TASK INPUT START

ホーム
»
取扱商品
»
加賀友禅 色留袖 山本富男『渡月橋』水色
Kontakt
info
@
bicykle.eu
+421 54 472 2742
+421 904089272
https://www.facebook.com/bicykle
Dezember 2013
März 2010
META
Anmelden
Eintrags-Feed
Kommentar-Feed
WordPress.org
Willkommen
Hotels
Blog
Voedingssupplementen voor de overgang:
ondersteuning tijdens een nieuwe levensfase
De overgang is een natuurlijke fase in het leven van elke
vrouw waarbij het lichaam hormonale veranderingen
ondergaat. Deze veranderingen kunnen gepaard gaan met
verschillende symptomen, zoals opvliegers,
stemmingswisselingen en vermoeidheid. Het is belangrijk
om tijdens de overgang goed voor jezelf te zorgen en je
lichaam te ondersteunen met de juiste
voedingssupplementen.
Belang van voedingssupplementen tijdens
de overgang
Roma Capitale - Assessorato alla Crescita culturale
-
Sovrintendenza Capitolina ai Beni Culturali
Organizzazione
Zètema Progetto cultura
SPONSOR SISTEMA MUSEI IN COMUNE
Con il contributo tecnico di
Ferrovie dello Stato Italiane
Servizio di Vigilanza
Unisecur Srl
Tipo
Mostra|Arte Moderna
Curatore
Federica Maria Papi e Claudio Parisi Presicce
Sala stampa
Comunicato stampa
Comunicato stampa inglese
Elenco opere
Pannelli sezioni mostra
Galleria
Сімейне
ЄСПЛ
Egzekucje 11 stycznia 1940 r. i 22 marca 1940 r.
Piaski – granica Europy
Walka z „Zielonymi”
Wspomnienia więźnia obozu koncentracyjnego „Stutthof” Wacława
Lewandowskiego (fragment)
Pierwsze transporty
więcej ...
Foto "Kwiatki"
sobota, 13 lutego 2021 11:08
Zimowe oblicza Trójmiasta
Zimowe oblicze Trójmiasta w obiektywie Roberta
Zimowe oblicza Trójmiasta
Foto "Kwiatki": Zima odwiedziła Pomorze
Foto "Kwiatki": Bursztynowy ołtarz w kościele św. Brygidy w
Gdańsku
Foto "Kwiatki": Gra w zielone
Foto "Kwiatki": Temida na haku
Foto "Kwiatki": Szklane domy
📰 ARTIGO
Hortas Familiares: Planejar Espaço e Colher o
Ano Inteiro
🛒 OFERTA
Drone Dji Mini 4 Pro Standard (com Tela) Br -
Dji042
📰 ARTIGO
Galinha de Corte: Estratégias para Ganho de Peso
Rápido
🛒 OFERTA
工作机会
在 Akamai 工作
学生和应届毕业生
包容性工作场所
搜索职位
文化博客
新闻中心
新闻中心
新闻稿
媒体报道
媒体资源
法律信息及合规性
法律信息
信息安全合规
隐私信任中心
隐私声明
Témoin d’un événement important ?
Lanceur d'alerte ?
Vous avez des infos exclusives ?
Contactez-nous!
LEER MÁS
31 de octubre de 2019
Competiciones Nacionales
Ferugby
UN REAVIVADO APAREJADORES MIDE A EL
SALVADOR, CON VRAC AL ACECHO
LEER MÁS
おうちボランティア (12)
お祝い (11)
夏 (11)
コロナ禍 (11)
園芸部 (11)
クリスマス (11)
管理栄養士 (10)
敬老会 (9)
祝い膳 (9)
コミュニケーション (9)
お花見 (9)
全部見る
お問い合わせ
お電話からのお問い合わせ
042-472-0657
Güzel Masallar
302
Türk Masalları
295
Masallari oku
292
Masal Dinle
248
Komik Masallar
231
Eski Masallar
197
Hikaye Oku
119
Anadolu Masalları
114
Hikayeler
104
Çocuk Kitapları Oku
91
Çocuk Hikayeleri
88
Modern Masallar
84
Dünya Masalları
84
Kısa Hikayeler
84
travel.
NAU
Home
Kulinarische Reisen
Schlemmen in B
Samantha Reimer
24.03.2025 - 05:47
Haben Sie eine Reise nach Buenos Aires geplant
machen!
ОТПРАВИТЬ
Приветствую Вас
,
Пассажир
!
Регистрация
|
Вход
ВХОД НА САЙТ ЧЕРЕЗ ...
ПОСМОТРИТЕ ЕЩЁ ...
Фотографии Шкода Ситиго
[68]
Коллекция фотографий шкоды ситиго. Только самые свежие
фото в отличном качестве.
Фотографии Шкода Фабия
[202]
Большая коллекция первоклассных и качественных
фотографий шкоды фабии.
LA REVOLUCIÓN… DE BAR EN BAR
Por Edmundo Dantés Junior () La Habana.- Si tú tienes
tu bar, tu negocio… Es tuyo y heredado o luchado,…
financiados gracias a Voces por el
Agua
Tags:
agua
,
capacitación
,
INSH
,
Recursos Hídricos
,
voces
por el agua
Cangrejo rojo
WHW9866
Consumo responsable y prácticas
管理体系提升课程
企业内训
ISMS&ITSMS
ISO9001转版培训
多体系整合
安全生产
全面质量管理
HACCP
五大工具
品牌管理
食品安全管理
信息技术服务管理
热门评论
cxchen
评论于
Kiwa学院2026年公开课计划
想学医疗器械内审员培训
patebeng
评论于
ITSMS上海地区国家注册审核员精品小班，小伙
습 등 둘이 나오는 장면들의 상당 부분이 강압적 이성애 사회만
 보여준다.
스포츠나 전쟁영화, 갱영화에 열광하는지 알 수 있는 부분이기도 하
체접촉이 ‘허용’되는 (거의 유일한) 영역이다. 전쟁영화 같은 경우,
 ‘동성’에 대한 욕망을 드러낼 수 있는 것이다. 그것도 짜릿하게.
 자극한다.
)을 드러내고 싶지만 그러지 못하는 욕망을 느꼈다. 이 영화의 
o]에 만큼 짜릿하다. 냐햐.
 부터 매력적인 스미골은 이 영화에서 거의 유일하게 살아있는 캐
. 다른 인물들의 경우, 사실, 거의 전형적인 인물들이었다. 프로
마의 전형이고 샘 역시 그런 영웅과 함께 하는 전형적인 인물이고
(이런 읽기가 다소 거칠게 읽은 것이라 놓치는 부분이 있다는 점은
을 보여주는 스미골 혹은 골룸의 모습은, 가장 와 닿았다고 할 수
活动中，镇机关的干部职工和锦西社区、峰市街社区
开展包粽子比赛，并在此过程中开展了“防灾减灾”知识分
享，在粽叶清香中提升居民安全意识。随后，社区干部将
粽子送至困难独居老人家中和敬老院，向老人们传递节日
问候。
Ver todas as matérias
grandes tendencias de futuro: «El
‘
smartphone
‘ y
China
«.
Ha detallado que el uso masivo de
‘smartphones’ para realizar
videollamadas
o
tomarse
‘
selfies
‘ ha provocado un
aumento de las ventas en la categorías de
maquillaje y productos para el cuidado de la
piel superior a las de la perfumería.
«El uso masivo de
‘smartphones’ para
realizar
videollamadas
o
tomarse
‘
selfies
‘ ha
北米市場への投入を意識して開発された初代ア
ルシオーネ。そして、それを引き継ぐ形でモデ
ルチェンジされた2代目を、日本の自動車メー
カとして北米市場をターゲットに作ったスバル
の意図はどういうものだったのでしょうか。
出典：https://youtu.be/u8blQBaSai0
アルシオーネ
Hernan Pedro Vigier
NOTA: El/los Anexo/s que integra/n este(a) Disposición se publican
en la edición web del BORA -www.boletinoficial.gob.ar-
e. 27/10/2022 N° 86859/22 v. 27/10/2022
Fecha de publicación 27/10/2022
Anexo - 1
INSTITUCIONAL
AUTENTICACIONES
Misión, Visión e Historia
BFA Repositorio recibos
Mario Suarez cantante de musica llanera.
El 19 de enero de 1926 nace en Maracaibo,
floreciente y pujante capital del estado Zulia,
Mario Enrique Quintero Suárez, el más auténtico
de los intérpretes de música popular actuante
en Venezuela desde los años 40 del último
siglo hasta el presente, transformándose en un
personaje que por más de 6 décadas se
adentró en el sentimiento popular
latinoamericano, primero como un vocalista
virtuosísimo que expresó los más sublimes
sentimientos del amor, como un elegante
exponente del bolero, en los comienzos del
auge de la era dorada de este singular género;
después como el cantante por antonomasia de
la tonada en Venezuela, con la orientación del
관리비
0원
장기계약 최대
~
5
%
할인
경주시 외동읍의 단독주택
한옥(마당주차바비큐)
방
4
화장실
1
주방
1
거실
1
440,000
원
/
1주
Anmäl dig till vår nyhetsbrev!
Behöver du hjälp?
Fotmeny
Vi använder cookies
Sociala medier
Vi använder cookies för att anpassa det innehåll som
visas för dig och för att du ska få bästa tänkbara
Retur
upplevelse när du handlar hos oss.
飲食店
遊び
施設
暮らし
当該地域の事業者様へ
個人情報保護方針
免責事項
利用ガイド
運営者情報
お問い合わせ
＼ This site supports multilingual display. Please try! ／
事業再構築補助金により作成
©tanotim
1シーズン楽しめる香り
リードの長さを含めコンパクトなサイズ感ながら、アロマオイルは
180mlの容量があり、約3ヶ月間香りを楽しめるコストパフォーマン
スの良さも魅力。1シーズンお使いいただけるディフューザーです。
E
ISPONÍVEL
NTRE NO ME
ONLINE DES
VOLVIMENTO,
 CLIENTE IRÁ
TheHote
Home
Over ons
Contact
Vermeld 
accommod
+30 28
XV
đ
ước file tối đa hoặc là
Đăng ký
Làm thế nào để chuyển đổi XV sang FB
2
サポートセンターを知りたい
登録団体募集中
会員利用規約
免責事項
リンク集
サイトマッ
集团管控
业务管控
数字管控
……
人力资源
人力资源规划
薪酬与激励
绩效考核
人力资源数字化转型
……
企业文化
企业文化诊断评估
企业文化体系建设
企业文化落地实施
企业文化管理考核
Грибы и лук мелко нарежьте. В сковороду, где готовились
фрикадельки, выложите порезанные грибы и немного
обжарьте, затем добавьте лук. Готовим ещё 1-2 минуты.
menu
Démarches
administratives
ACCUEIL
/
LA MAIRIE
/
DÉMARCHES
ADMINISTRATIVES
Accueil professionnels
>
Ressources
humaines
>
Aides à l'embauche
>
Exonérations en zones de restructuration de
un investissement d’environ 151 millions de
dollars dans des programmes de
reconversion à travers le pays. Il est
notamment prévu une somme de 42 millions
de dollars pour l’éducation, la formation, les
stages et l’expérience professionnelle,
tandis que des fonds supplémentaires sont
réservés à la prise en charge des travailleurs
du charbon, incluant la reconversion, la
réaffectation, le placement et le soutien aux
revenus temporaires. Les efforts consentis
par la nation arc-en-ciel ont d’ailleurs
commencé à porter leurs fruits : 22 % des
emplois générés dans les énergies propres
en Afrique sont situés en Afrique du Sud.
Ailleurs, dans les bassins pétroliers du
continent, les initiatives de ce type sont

TASK INPUT END

TASK:
What is needed is an exact copy of the lines above, from the one containing "Exonérations en zones de restructuration de" through the one containing "Ailleurs, dans les bassins pétroliers du", with nothing added.

RESPONSE:
Exonérations en zones de restructuration de
un investissement d’environ 151 millions de
dollars dans des programmes de
reconversion à travers le pays. Il est
notamment prévu une somme de 42 millions
de dollars pour l’éducation, la formation, les
stages et l’expérience professionnelle,
tandis que des fonds supplémentaires sont
réservés à la prise en charge des travailleurs
du charbon, incluant la reconversion, la
réaffectation, le placement et le soutien aux
revenus temporaires. Les efforts consentis
par la nation arc-en-ciel ont d’ailleurs
commencé à porter leurs fruits : 22 % des
emplois générés dans les énergies propres
en Afrique sont situés en Afrique du Sud.
Ailleurs, dans les bassins pétroliers du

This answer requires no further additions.